Goal :: Copy the material below from the line containing "Q: Give the" down to the line containing "Q: Count the bottles in the wine rack.", including both of those lines. Leave out the pictures.

Given records ::
— START —
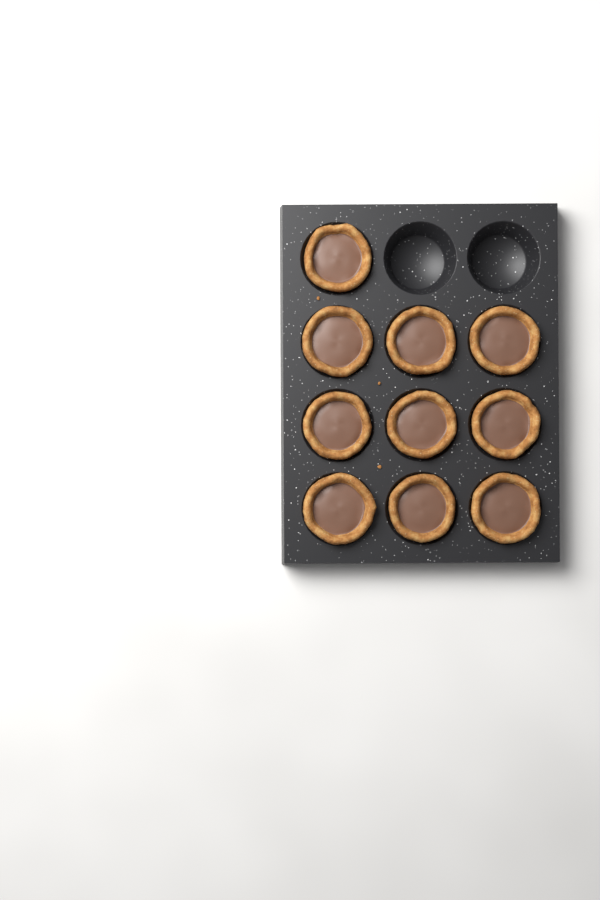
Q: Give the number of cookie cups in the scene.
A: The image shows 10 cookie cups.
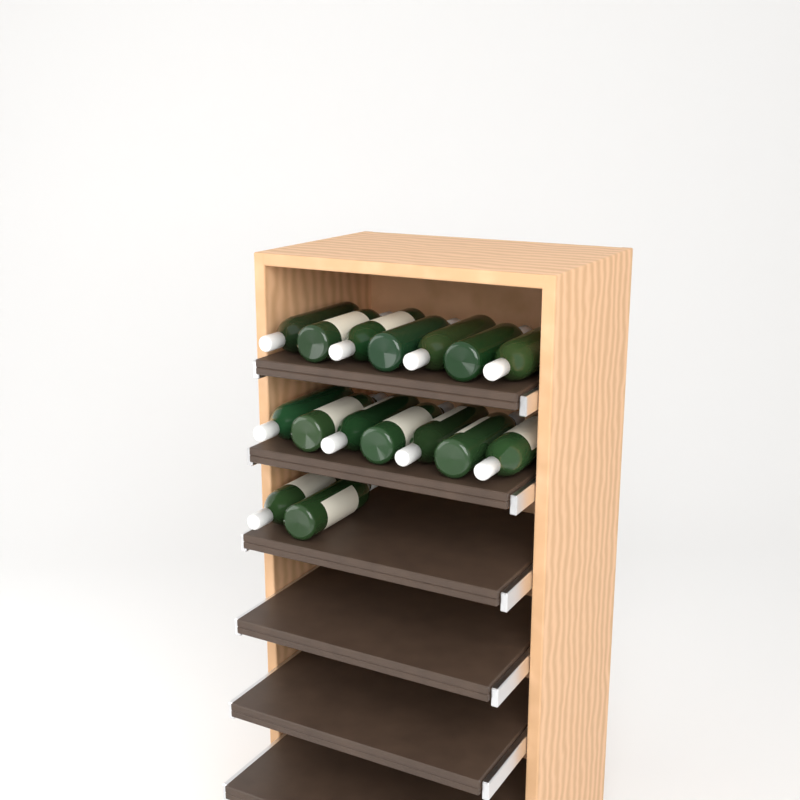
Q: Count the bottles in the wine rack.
— END —
— START —
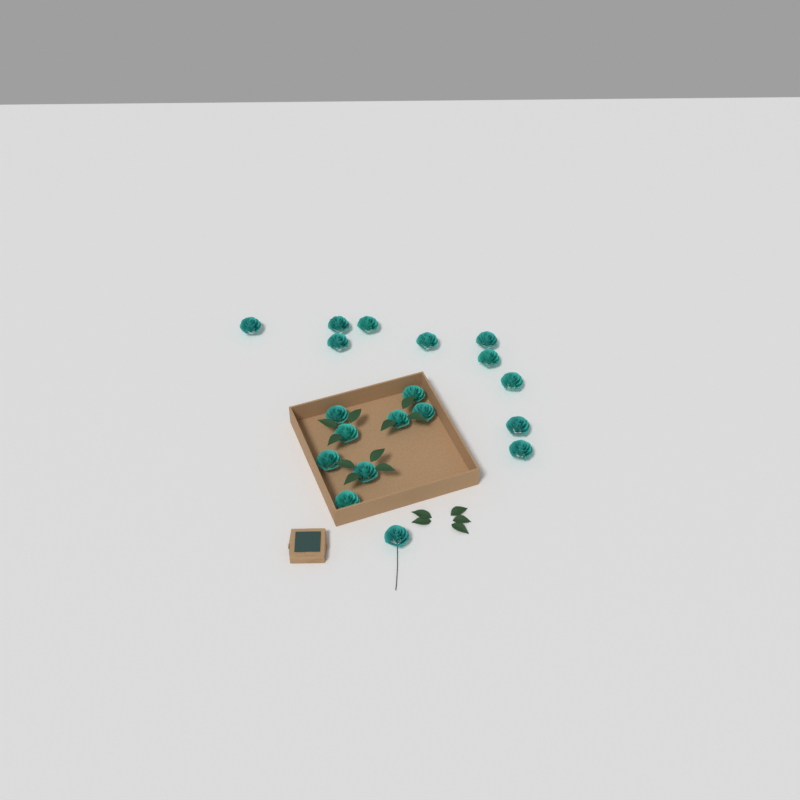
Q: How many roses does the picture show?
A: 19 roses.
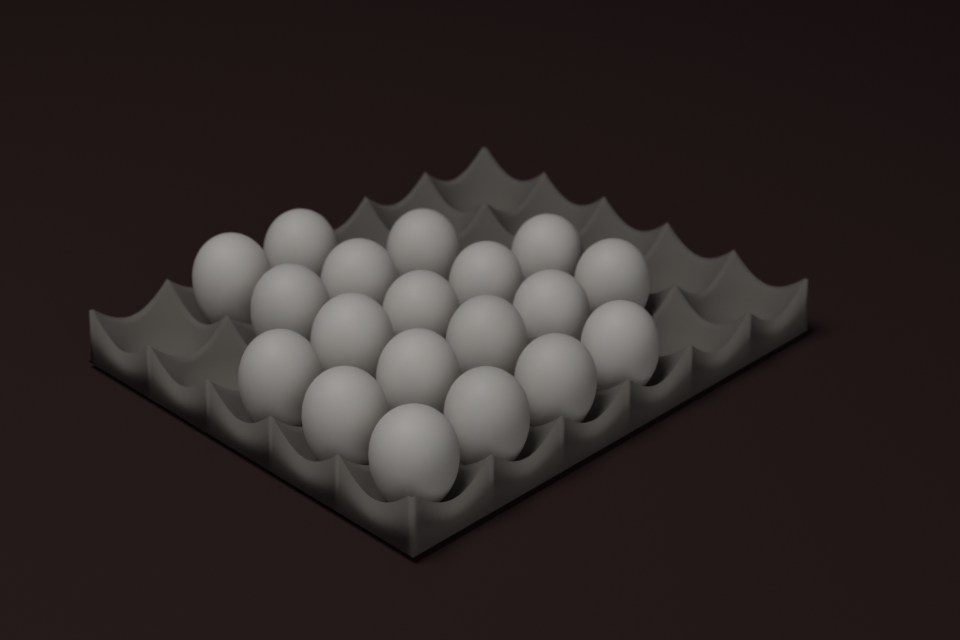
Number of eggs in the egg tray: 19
— END —
Response ::
Q: Give the number of cookie cups in the scene.
A: The image shows 10 cookie cups.
Q: Count the bottles in the wine rack.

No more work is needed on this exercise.